Just a sude note - D2 is excellent steel for kitchen knives (look at Yoshikane SLD - that is D2 steel). My honesuki from JCK is also D2 (SLD) steel. D2 can actually hold a very accute edge, so if you have the material at hand you should not hesitate to make a gyuto or a petty.

I would love to hear more about the handle (it looks great) - I am planning to make my first wa handle soon and try to collect as much ideas as possible.


----------



## jessf

I did a WIP wa handle thread for my deba, you might find some info there helpful.
http://www.kitchenknifeforums.com/showthread.php/26234-New-Wa-Handle-for-165mm-Deba?

I've got 3 more knives I want to make, a gyuto, nakiri and a version of a single bevel birds beak paring knife, all out of 1084 steel that I can heat treat at home instead of sending out. I'm doing a passaround event amongst my friends with the end result of everyone keeping the knife of their choice. I'll keep the rest of this 1/4" thick D2 stock for making chisels. I would not hesitate to make a knife out of D2 in the future, just thinner stock for sure.




Matus said:


> I seem fair enough  I have to admit I would not dare to try to make single bevel knife as my first knife
> 
> Just a sude note - D2 is excellent steel for kitchen knives (look at Yoshikane SLD - that is D2 steel). My honesuki from JCK is also D2 (SLD) steel. D2 can actually hold a very accute edge, so if you have the material at hand you should not hesitate to make a gyuto or a petty.
> 
> I would love to hear more about the handle (it looks great) - I am planning to make my first wa handle soon and try to collect as much ideas as possible.


----------



## Matus

That is some really cool WA handle WIP. One quick question - how did you make sure that the single elements stay aligned (as they already were drilled)?

Indeed - making a gyuto from 1/4" stock would not be too much fun


----------



## jessf

I used a slotted dowel which I neglected to show in the post. At the beginning of my WIP wa handle thread there's a link to Mike Riggen's post on the same topic and it goes into more detail. There are many ways to do it but adding a slotted dowel eliminates a lot of unnecessary cutting after the fact.


----------



## Matus

I see - cool. I will try to make a handle along those lines, just have to figure out how to reasonably slot that dowel as I only have a hand-held saw(s).


----------



## jessf

Handheld saw as in a circular saw or a manual carpenters saw?


----------



## jessf

got the handle mounted and the blade 90% to where I want it as far as polish goes.

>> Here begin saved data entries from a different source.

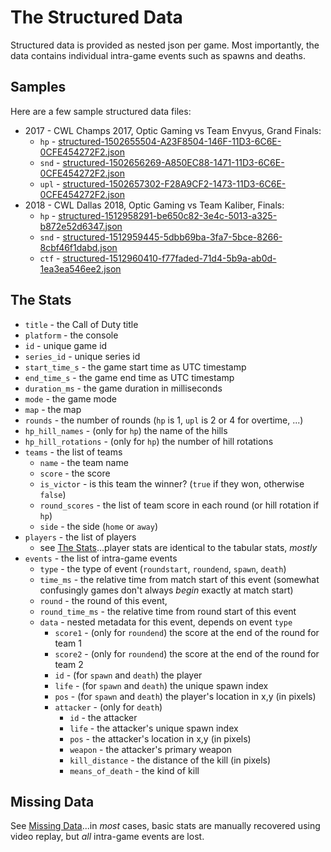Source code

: # The Structured Data

Structured data is provided as nested json per game.  Most importantly, the data contains individual intra-game events such as spawns and deaths.


## Samples

Here are a few sample structured data files:

 * 2017 - CWL Champs 2017, Optic Gaming vs Team Envyus, Grand Finals:
    * `hp` - [structured-1502655504-A23F8504-146F-11D3-6C6E-0CFE454272F2.json](https://github.com/Activision/cwl-data/blob/master/data/structured/samples/structured-1502655504-A23F8504-146F-11D3-6C6E-0CFE454272F2.json)
    * `snd` - [structured-1502656269-A850EC88-1471-11D3-6C6E-0CFE454272F2.json](https://github.com/Activision/cwl-data/blob/master/data/structured/samples/structured-1502656269-A850EC88-1471-11D3-6C6E-0CFE454272F2.json)
    * `upl` - [structured-1502657302-F28A9CF2-1473-11D3-6C6E-0CFE454272F2.json](https://github.com/Activision/cwl-data/blob/master/data/structured/samples/structured-1502657302-F28A9CF2-1473-11D3-6C6E-0CFE454272F2.json)
 * 2018 - CWL Dallas 2018, Optic Gaming vs Team Kaliber, Finals:
    * `hp` - [structured-1512958291-be650c82-3e4c-5013-a325-b872e52d6347.json](https://github.com/Activision/cwl-data/blob/master/data/structured/samples/structured-1512958291-be650c82-3e4c-5013-a325-b872e52d6347.json)
    * `snd` - [structured-1512959445-5dbb69ba-3fa7-5bce-8266-8cbf46f1dabd.json](https://github.com/Activision/cwl-data/blob/master/data/structured/samples/structured-1512959445-5dbb69ba-3fa7-5bce-8266-8cbf46f1dabd.json)
    * `ctf` - [structured-1512960410-f77faded-71d4-5b9a-ab0d-1ea3ea546ee2.json](https://github.com/Activision/cwl-data/blob/master/data/structured/samples/structured-1512960410-f77faded-71d4-5b9a-ab0d-1ea3ea546ee2.json)


## The Stats

 * `title` - the Call of Duty title
 * `platform` - the console
 * `id` - unique game id
 * `series_id` - unique series id
 * `start_time_s` - the game start time as UTC timestamp
 * `end_time_s` - the game end time as UTC timestamp
 * `duration_ms` - the game duration in milliseconds
 * `mode` - the game mode
 * `map` - the map
 * `rounds` - the number of rounds (`hp` is 1, `upl` is 2 or 4 for overtime, ...)
 * `hp_hill_names` - (only for `hp`) the name of the hills
 * `hp_hill_rotations` - (only for `hp`) the number of hill rotations
 * `teams` - the list of teams
    * `name` - the team name
    * `score` - the score
    * `is_victor` - is this team the winner? (`true` if they won, otherwise `false`)
    * `round_scores` - the list of team score in each round (or hill rotation if `hp`)
    * `side` - the side (`home` or `away`)
 * `players` - the list of players
    * see [The Stats](https://github.com/Activision/cwl-data/tree/master/data#the-stats)...player stats are identical to the tabular stats, _mostly_
 * `events` - the list of intra-game events
    * `type` - the type of event (`roundstart`, `roundend`, `spawn`, `death`)
    * `time_ms` - the relative time from match start of this event (somewhat confusingly games don't always _begin_ exactly at match start)
    * `round` - the round of this event,
    * `round_time_ms` - the relative time from round start of this event
    * `data` - nested metadata for this event, depends on event `type`
       * `score1` - (only for `roundend`) the score at the end of the round for team 1
       * `score2` - (only for `roundend`) the score at the end of the round for team 2
       * `id` - (for `spawn` and `death`) the player
       * `life` - (for `spawn` and `death`) the unique spawn index
       * `pos` - (for `spawn` and `death`) the player's location in x,y (in pixels)
       * `attacker` - (only for `death`)
          * `id` - the attacker
          * `life` - the attacker's unique spawn index
          * `pos` - the attacker's location in x,y (in pixels)
          * `weapon` - the attacker's primary weapon
          * `kill_distance` - the distance of the kill (in pixels)
          * `means_of_death` - the kind of kill


## Missing Data

See [Missing Data](https://github.com/Activision/cwl-data/tree/master/data#missing-data)...in _most_ cases, basic stats are manually recovered using video replay, but *all* intra-game events are lost.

I bit of touch-up and it's done.










I'll make a balsa wood saya tomorrow.


----------



## Matus

That looks really great - that handle is beautiful!


----------



## Ucmd

Wow, not too shabby for first knife.


----------



## jessf

Thanks gents. According to my logs I've put in about 12 hours, not including curing time for glues and such. Much of that time was spent grinding over half the thickness off. For the next three knives I hope to cut a few hours off that time by value engineering the tasks into batch steps.


----------



## Matus

12 hours is insanely good time from where I stand. I need to get a belt grinder


----------



## jessf

I wasted a night trying to hand polish and in the end accomplished what I wanted 15 mins on the belt sander. Sometimes the tools make a huge difference.


----------



## jessf

a bit more polish and a few glamour shots.


----------



## jessf

Cuts chicken just fine. Seems to hold its edge well and the heft makes cracking leg bones a snap.


----------



## Mucho Bocho

Looks like a chicken zombie killer. Great WIP thanks for posting.


----------



## jessf

ha. three more knives. you bloody fool.


----------